Disabled campaigners have welcomed a new report urging East Dunbartonshire Council to halt its plans for a busy town centre junction.
The Herald reported last week that former Paralympian Lord Holmes, who is blind, has blasted “shared space” schemes as “dangerous and costly planning follies”.
After conducting an in-depth survey, he is calling for a moratorium on all schemes - weeks before work is due to being at Catherine Street junction in Kirkintilloch.
The council wants to remove traffic lights and safety barriers at the junction as part of its shared space plans.
Sandy Taylor, Chairman of East Dunbartonshire Visually Impaired Forum, which has been at the forefront of the campaign against the plans for Catherine Street, told the Herald the long-awaited report from Lord Holmes “highlighted all the factors EDVIP had been expressing to the council for many months.”
He said: “More than 3,500 local people signed our petition to stop the removal of controlled crossings and traffic lights in our town centre.
“They remembered the utter chaos, confusion and anxiety caused during the trial of the shared space scheme last summer. We at EDVIP will continue to campaign against this fatally flawed scheme, in the knowledge that we have the support of the vast majority of the public. The whole thing is utterly absurd and disable people are being put at risk.”
The council’s director of development and regeneration, Thomas Glen, said: “We have already amended some of our plans in response to community feedback and we have established an Equality Design Forum which is attended by all interested local groups as well organisations such as Guide Dogs UK and Deaf Blind Scotland, and other council officers such as the council’s equality policy adviser and sensory impairment officer.
“A future Equality Design Forum is planned and will continue to help positively shape the proposals for the Cowgate.”

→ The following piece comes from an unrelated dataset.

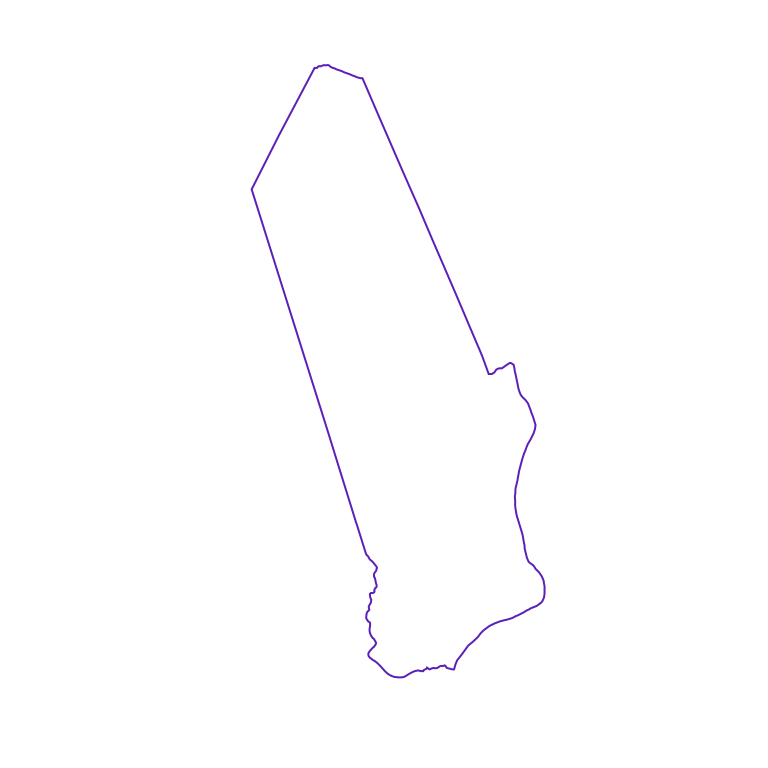 the district of Juruti, Pará, Brazil, rotated 132°
{"feature_id": "56859067B6848818390929", "entity_name": "Juruti", "entity_type": "district", "adm_level": 2, "iso_a3": "BRA", "parent_name": "Brazil", "parent_adm1": "Pará", "projection": "albers", "projection_center": [-56.071, -2.648], "detail": "fine", "context": "isolated", "style": "outline", "palette": "violet", "viewbox_px": 768, "rotation_deg": 132, "n_neighbors": 0, "source": "geoboundaries", "source_scale": "gbopen_adm2", "svg_char_len": 3034}
<svg xmlns="http://www.w3.org/2000/svg" viewBox="0 0 768 768"><g transform="rotate(132 384 384)"><path d="M311.3,246.9L309.3,250.2L308.3,252.0L307.0,254.8L305.7,256.9L302.6,262.9L301.9,264.6L301.2,268.4L301.1,272.5L300.5,275.3L299.6,277.2L297.8,280.5L288.9,292.5L287.0,295.4L285.1,297.5L283.0,300.5L283.5,303.7L284.2,304.6L286.6,305.3L289.2,305.9L293.5,306.9L295.4,309.0L298.0,310.2L301.5,309.7L304.4,310.5L306.5,312.9L297.6,329.6L295.0,335.1L284.3,358.2L274.9,378.3L270.1,388.6L256.8,417.5L248.6,435.4L242.2,449.3L229.7,476.1L215.6,507.5L212.4,514.6L187.6,568.9L173.0,600.6L171.2,604.6L172.4,606.0L172.9,607.0L173.5,607.9L174.5,610.4L174.8,611.5L175.9,614.1L176.7,616.7L179.0,622.1L179.7,624.6L182.1,630.2L182.5,632.0L183.4,633.6L184.0,635.6L184.0,638.1L184.6,639.2L186.5,640.8L187.1,641.9L188.2,642.6L190.5,643.8L191.2,644.9L192.3,645.5L193.6,645.2L194.9,646.1L195.5,647.1L197.1,646.7L205.4,644.6L270.2,628.3L273.0,627.5L327.9,612.6L455.0,397.1L475.2,363.2L505.4,312.4L507.6,308.5L518.1,290.8L522.5,283.3L522.8,280.1L523.7,277.8L523.9,276.4L523.7,274.9L523.9,272.4L524.7,267.4L525.4,266.1L526.9,265.6L527.8,264.9L530.5,264.7L531.7,264.3L532.9,263.4L533.9,262.4L534.2,261.1L534.8,260.2L536.0,258.5L537.5,256.6L538.2,255.2L539.3,254.0L540.5,253.7L541.8,253.9L543.8,253.2L544.7,252.1L546.0,252.0L546.9,252.6L548.0,253.8L549.4,254.0L550.7,252.8L552.0,251.1L552.9,249.0L555.5,247.4L559.4,246.6L560.3,245.6L561.7,243.8L564.6,243.9L566.1,243.4L569.6,240.9L570.2,240.0L571.0,236.8L570.7,234.9L571.6,233.6L572.7,232.9L573.5,232.2L575.4,231.0L576.8,229.9L577.7,228.8L578.5,227.7L579.6,225.4L580.4,222.3L580.1,221.1L581.6,216.7L583.2,215.9L586.1,215.6L587.8,215.9L591.8,215.9L594.4,215.5L595.9,214.3L596.6,213.0L596.8,211.6L596.6,207.7L596.1,205.9L595.8,202.4L596.1,197.3L596.8,191.0L596.8,186.9L596.0,183.3L594.7,180.2L591.9,176.4L589.9,174.3L587.9,172.9L581.8,171.1L577.7,169.5L576.1,168.5L573.9,166.9L572.7,164.3L571.8,163.7L571.2,162.7L569.8,163.0L567.0,161.8L566.0,162.2L565.6,159.2L562.9,157.9L561.8,157.2L561.4,156.1L559.3,154.3L556.1,153.5L554.7,152.4L554.2,151.4L552.6,150.8L552.4,149.1L553.0,147.8L552.7,146.8L550.0,141.7L549.2,141.0L544.7,143.2L541.2,144.5L539.9,144.8L537.8,144.9L531.1,145.4L522.1,146.4L516.1,145.5L510.3,145.0L508.5,145.0L504.7,145.4L500.6,145.2L493.5,143.8L492.1,143.3L487.5,141.4L482.1,138.6L476.0,134.4L473.8,133.1L471.7,131.9L468.6,130.9L466.5,129.8L460.0,127.3L456.4,126.3L454.8,125.5L452.6,124.9L446.7,122.0L441.4,120.9L439.3,121.0L435.7,122.2L433.5,123.6L430.7,125.8L429.7,126.9L427.5,128.7L425.6,131.0L424.8,132.2L423.8,133.1L422.5,135.5L421.7,137.2L421.2,138.6L420.2,142.7L420.0,147.5L419.1,150.4L418.9,152.1L419.1,153.6L419.4,157.4L417.6,161.4L412.1,169.4L409.8,171.7L407.6,174.8L405.1,177.8L402.9,180.8L392.8,197.6L388.4,203.2L386.1,205.7L384.3,207.2L382.9,208.5L380.0,211.5L377.4,213.2L373.9,216.2L366.9,220.0L357.9,225.6L346.9,231.2L341.7,233.5L338.2,234.7L335.1,236.0L332.5,236.9L327.5,237.9L320.6,239.8L316.6,241.6L313.1,243.9L311.3,246.9Z" fill="none" stroke="#5b21b6" stroke-width="2"/></g></svg>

After hundreds of people protested outside council HQ in April this year, the council put forward last-minute safety concessions in the form of pelican crossings at Catherine Street and Kerr Street.
But this week it was unclear whether the council plans to retain the crossings permanently.
Mr Glen refused to confirm or deny this and would only say: “The additional crossings at Catherine Street and Kerr Street will be monitored following the implementation of the shared space scheme.”